Keeping the STS-115 crew together and fit for flight across more than four years of training and delays has been the greatest challenge for Jett.

"We were 12 weeks from flight when the Columbia accident occurred...we were pretty much as ready as we needed to be," Jett said this month. "If you're with a group of folks for an extended period of time you become really like family."

Jett, who is married to wife Janet, told reporters that while human spaceflight is a risky pursuit, there are positive returns on many levels.

"It's also a very personally rewarding experience," Jett said. "Hopefully, once we complete the station, the benefit to folks here on Earth will be worth it.

"When you compare the risks that we take to some of the risks that our colleagues in the Armed Forces are faced with on a daily basis, I'm not sure you can compare the two," he added.

Fly-around dreams

Like Jett, Ferguson - who answers to the nickname "Fergie" - is also a veteran Navy test pilot and sidelines as the drummer for the all-astronaut rock band Max Q. But alas, he said, he'll leave his drum sticks on Earth during STS-115.

"I one more [personal item] left and they said that a pair of drum sticks was two items," Ferguson, 44, said in an interview this month. "So I had to leave the drum sticks back."

A native of Philadelphia, Pennsylvania, Ferguson joined NASA's astronaut corps in 1998 and has spent more than four years training for his first flight, which was delayed as NASA recovered from the Columbia accident.

"Well, this is as close we've ever been," Ferguson said of his upcoming launch. "Of course I'm anxious, it's my first flight. If anybody told you they weren't anxious on their first flight, they'd be lying to you."

Ferguson is raising three children with his wife Sandra, all of whom are currently preoccupied with the upcoming school year and not their father's impending space shot. But the 23-year veteran Navy pilot knows that they have a hard launch day ahead when they watch him rocket spaceward aboard Atlantis.

"I sympathize with my wife, she's going to have to put up with that," Ferguson said, adding that he's discussed the risks of spaceflight with his family. "We've talked about the things you'd expect."

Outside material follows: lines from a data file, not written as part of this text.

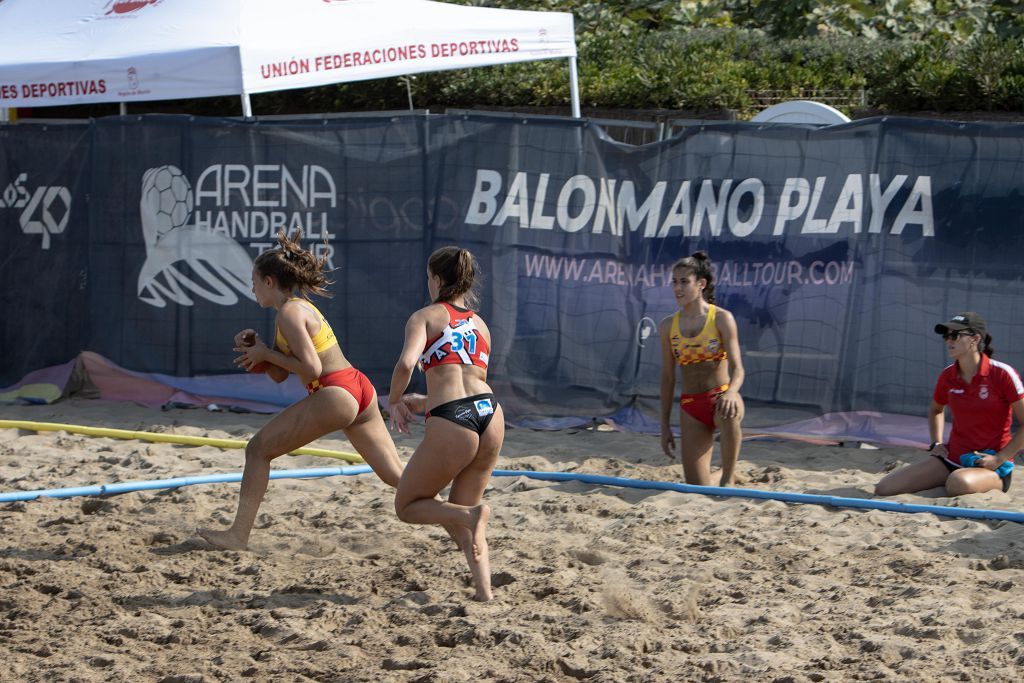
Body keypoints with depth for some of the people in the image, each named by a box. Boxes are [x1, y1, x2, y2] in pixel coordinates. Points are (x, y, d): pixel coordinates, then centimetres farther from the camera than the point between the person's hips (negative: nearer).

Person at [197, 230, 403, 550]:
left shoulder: (289, 312, -10)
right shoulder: (298, 306, 19)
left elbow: (311, 369, -18)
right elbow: (280, 375, 22)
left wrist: (266, 354, -7)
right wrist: (257, 348, 5)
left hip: (335, 395, -10)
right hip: (359, 390, 10)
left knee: (258, 449, -2)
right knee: (395, 476, 11)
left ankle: (238, 534, -2)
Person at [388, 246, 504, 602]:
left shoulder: (426, 316, 6)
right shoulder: (481, 325, 24)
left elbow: (406, 363, -13)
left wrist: (394, 401, 5)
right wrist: (419, 402, 36)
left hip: (451, 425, -6)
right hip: (490, 412, 6)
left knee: (407, 506, 14)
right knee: (460, 512, 22)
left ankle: (471, 515, -13)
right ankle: (484, 590, 7)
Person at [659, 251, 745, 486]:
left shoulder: (721, 318, -6)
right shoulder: (668, 326, 5)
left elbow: (737, 368, -15)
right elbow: (667, 378, 10)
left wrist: (730, 392, -37)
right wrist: (665, 426, 9)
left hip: (721, 396, -3)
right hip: (690, 406, 3)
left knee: (729, 413, -43)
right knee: (698, 490, -3)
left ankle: (728, 476, -21)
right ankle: (722, 476, 35)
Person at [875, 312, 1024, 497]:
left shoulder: (1002, 374, -13)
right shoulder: (947, 376, 5)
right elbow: (935, 410, 28)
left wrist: (999, 459, -17)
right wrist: (936, 443, 12)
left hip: (991, 463, -5)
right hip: (952, 458, 5)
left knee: (959, 483, -42)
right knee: (884, 489, -9)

But resuming ISS construction, he said, is vital not only to fulfill NASA's international partner obligations, but also to push human space exploration forward.

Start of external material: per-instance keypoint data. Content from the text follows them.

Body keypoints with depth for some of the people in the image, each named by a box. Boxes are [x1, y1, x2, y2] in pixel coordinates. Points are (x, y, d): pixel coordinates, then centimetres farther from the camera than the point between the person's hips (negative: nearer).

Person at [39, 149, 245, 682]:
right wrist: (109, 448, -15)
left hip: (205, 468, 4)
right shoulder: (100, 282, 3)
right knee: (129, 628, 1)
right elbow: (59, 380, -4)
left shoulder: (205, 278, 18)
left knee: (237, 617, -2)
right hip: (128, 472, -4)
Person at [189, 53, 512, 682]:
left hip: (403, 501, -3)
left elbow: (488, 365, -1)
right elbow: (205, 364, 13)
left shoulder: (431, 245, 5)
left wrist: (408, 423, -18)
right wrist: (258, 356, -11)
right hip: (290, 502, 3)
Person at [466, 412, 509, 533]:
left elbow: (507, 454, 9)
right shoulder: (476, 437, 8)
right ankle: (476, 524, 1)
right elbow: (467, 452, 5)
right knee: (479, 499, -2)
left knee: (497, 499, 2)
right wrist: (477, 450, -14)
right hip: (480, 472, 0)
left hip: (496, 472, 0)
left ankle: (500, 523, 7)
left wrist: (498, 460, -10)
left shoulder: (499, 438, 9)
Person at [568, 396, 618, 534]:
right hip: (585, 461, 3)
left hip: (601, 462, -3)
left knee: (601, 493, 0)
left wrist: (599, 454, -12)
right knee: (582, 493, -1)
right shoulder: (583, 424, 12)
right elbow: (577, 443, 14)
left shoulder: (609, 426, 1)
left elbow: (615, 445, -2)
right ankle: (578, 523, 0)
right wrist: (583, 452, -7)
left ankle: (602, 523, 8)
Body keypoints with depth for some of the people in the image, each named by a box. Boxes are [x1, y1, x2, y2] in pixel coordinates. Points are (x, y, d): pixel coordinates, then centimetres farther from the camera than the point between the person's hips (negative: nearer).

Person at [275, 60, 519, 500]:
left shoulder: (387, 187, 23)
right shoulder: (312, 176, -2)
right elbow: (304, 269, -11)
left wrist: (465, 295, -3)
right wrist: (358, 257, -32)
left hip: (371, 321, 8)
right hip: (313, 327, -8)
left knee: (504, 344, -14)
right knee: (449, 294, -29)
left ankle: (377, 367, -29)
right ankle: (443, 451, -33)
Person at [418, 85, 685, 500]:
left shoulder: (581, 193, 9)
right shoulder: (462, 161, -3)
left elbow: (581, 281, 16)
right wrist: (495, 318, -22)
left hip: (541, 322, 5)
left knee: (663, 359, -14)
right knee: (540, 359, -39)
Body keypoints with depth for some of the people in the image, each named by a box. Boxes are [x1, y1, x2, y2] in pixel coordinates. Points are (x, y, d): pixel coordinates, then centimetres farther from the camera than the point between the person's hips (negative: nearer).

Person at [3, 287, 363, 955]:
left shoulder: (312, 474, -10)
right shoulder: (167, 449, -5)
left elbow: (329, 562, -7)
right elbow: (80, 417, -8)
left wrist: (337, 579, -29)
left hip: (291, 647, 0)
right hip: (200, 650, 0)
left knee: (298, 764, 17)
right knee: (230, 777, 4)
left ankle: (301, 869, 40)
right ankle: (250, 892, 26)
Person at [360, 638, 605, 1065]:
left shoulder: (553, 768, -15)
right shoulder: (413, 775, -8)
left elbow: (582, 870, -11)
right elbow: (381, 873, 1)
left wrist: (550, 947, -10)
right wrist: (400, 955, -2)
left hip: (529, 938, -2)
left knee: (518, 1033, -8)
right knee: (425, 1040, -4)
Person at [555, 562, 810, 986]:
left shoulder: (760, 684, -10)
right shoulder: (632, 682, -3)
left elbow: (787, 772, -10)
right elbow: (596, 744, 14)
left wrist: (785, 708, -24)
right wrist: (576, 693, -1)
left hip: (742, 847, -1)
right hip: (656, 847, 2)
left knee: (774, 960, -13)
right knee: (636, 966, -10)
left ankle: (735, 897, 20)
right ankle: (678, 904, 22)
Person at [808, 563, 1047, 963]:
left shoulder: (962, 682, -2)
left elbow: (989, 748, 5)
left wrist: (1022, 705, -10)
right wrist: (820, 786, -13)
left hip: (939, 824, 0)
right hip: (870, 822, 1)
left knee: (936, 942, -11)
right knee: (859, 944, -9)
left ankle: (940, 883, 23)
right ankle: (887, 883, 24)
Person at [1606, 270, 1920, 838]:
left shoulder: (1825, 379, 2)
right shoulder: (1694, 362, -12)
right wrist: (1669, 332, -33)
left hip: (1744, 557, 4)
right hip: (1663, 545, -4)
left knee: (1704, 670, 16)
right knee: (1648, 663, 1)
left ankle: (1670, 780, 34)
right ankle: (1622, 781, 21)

"I'd like to think we're going to end up on the Moon on at least a semi-permanent basis, and that's a good thing," Ferguson said in a NASA interview. "There's [a] lot to be gleaned from the Moon."

More than an orbital housekeeper

Ferguson has likened his much of his Atlantis pilot duties that of shuttle housekeeper, but he also serves as backup robotic arm operator during the STS-115 mission's vital orbiter heat shield inspections, as well as the P3/P4 truss delivery.

"Shuttle pilots are often the overlooked crewmember on flights," Jett said of his crewmate. "But I'll tell ya, if I was allowed to pick a pilot to fly with, I couldn't have picked a better person than Chris Ferguson. Not only is he very professionally confident, he's just a great guy to have around."

But the personal highlight, Ferguson said, comes when Atlantis undocks from the ISS. If the shuttle's fuel supply is ample enough, Ferguson will get a chance to fly the orbiter around the ISS while his crewmates photograph what is expected to be a dramatically different space station with the new solar arrays unfurled.

"I'm excited," Ferguson said. "I like to think that we're going to get some great shots."